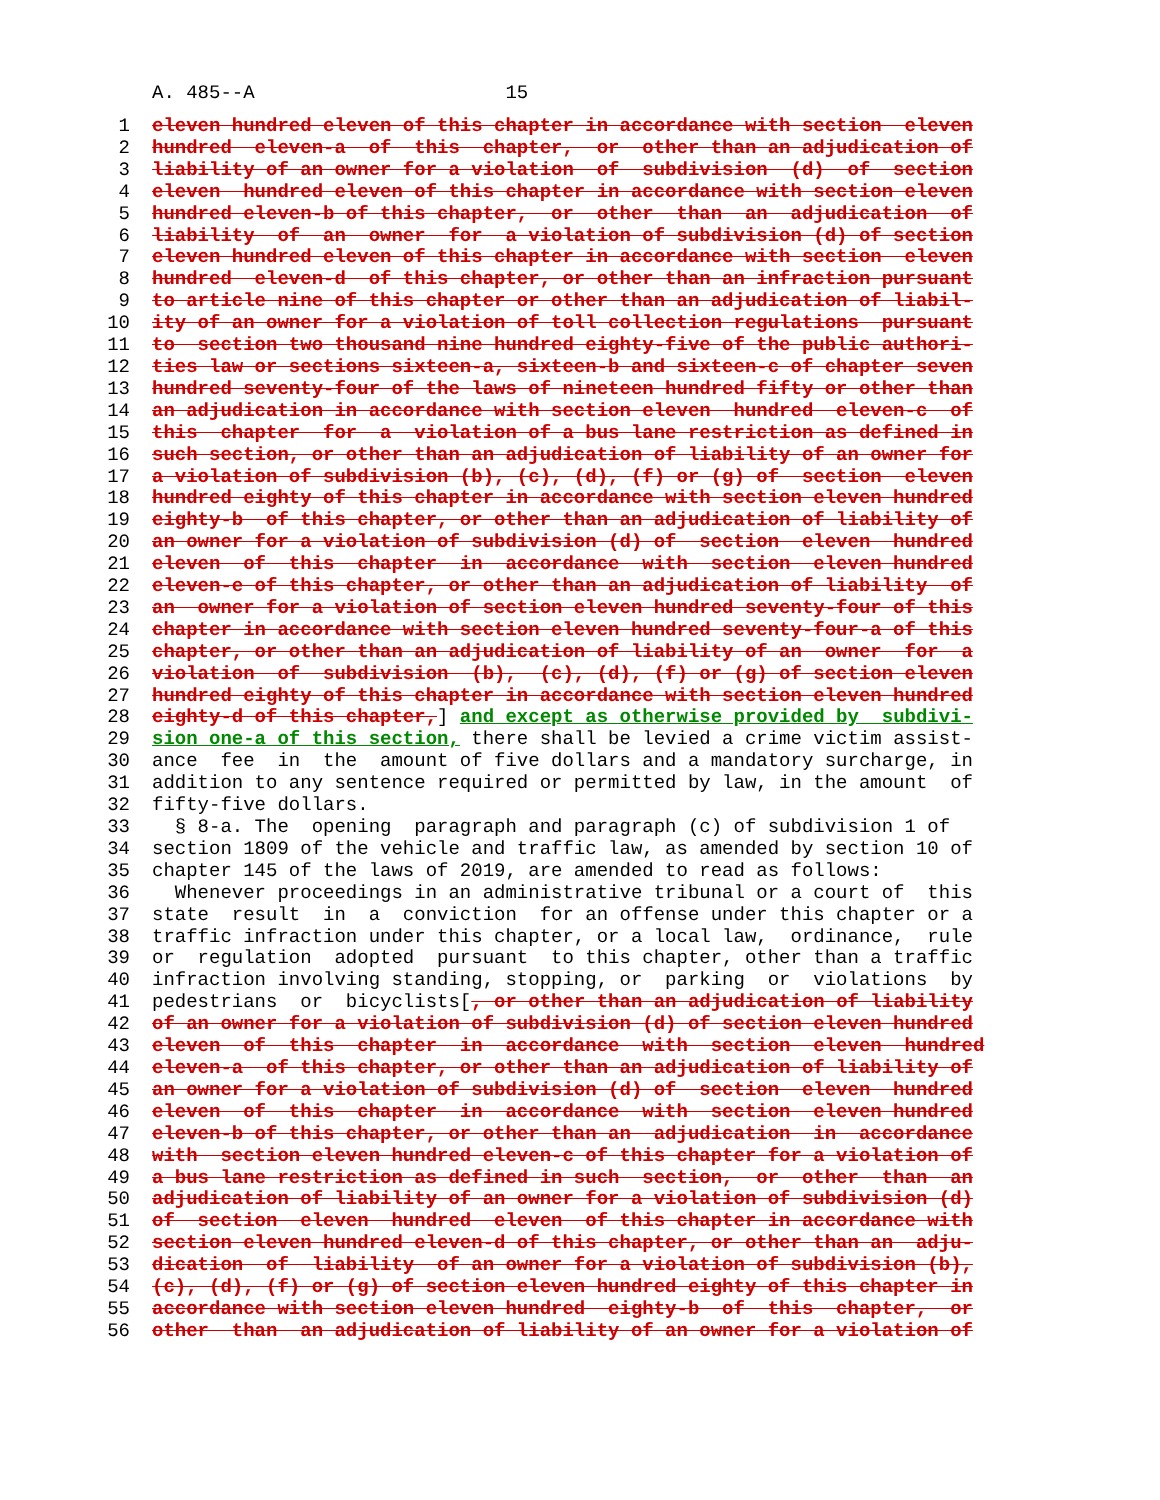A. 485--A 15
1 eleven hundred eleven of this chapter in accordance with section eleven
2 hundred eleven-a of this chapter, or other than an adjudication of
3 liability of an owner for a violation of subdivision (d) of section
4 eleven hundred eleven of this chapter in accordance with section eleven
5 hundred eleven-b of this chapter, or other than an adjudication of
6 liability of an owner for a violation of subdivision (d) of section
7 eleven hundred eleven of this chapter in accordance with section eleven
8 hundred eleven-d of this chapter, or other than an infraction pursuant
9 to article nine of this chapter or other than an adjudication of liabil-
10 ity of an owner for a violation of toll collection regulations pursuant
11 to section two thousand nine hundred eighty-five of the public authori-
12 ties law or sections sixteen-a, sixteen-b and sixteen-c of chapter seven
13 hundred seventy-four of the laws of nineteen hundred fifty or other than
14 an adjudication in accordance with section eleven hundred eleven-c of
15 this chapter for a violation of a bus lane restriction as defined in
16 such section, or other than an adjudication of liability of an owner for
17 a violation of subdivision (b), (c), (d), (f) or (g) of section eleven
18 hundred eighty of this chapter in accordance with section eleven hundred
19 eighty-b of this chapter, or other than an adjudication of liability of
20 an owner for a violation of subdivision (d) of section eleven hundred
21 eleven of this chapter in accordance with section eleven hundred
22 eleven-e of this chapter, or other than an adjudication of liability of
23 an owner for a violation of section eleven hundred seventy-four of this
24 chapter in accordance with section eleven hundred seventy-four-a of this
25 chapter, or other than an adjudication of liability of an owner for a
26 violation of subdivision (b), (c), (d), (f) or (g) of section eleven
27 hundred eighty of this chapter in accordance with section eleven hundred
28 eighty-d of this chapter,] and except as otherwise provided by subdivi-
29 sion one-a of this section, there shall be levied a crime victim assist-
30 ance fee in the amount of five dollars and a mandatory surcharge, in
31 addition to any sentence required or permitted by law, in the amount of
32 fifty-five dollars.
33 § 8-a. The opening paragraph and paragraph (c) of subdivision 1 of
34 section 1809 of the vehicle and traffic law, as amended by section 10 of
35 chapter 145 of the laws of 2019, are amended to read as follows:
36 Whenever proceedings in an administrative tribunal or a court of this
37 state result in a conviction for an offense under this chapter or a
38 traffic infraction under this chapter, or a local law, ordinance, rule
39 or regulation adopted pursuant to this chapter, other than a traffic
40 infraction involving standing, stopping, or parking or violations by
41 pedestrians or bicyclists[, or other than an adjudication of liability
42 of an owner for a violation of subdivision (d) of section eleven hundred
43 eleven of this chapter in accordance with section eleven hundred
44 eleven-a of this chapter, or other than an adjudication of liability of
45 an owner for a violation of subdivision (d) of section eleven hundred
46 eleven of this chapter in accordance with section eleven hundred
47 eleven-b of this chapter, or other than an adjudication in accordance
48 with section eleven hundred eleven-c of this chapter for a violation of
49 a bus lane restriction as defined in such section, or other than an
50 adjudication of liability of an owner for a violation of subdivision (d)
51 of section eleven hundred eleven of this chapter in accordance with
52 section eleven hundred eleven-d of this chapter, or other than an adju-
53 dication of liability of an owner for a violation of subdivision (b),
54 (c), (d), (f) or (g) of section eleven hundred eighty of this chapter in
55 accordance with section eleven hundred eighty-b of this chapter, or
56 other than an adjudication of liability of an owner for a violation of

══════════════════════════════

Once you reach the line with "16 such section, or" in the data above, copy it and every line after it exactly, up to and including the line with "21 eleven of".

16 such section, or other than an adjudication of liability of an owner for
17 a violation of subdivision (b), (c), (d), (f) or (g) of section eleven
18 hundred eighty of this chapter in accordance with section eleven hundred
19 eighty-b of this chapter, or other than an adjudication of liability of
20 an owner for a violation of subdivision (d) of section eleven hundred
21 eleven of this chapter in accordance with section eleven hundred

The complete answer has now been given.